§ **PROMPT**: Write out every record again, exactly.

(Beginning of STORED DATA)

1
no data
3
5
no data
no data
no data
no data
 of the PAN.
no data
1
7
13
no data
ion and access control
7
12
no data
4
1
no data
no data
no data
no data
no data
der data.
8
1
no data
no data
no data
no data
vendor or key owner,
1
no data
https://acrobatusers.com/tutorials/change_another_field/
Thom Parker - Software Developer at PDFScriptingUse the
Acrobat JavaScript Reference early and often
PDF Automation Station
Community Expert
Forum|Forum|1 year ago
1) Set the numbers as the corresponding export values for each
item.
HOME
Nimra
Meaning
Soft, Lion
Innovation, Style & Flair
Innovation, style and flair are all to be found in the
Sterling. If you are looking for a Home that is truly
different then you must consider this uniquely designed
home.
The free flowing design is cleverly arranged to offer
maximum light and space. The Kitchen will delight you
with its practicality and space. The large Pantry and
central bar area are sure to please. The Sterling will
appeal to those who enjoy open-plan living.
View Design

(End of STORED DATA)

§ **PROBLEM SOLUTION**:
1
no data
3
5
no data
no data
no data
no data
 of the PAN.
no data
1
7
13
no data
ion and access control
7
12
no data
4
1
no data
no data
no data
no data
no data
der data.
8
1
no data
no data
no data
no data
vendor or key owner,
1
no data
https://acrobatusers.com/tutorials/change_another_field/
Thom Parker - Software Developer at PDFScriptingUse the
Acrobat JavaScript Reference early and often
PDF Automation Station
Community Expert
Forum|Forum|1 year ago
1) Set the numbers as the corresponding export values for each
item.
HOME
Nimra
Meaning
Soft, Lion
Innovation, Style & Flair
Innovation, style and flair are all to be found in the
Sterling. If you are looking for a Home that is truly
different then you must consider this uniquely designed
home.
The free flowing design is cleverly arranged to offer
maximum light and space. The Kitchen will delight you
with its practicality and space. The large Pantry and
central bar area are sure to please. The Sterling will
appeal to those who enjoy open-plan living.
View Design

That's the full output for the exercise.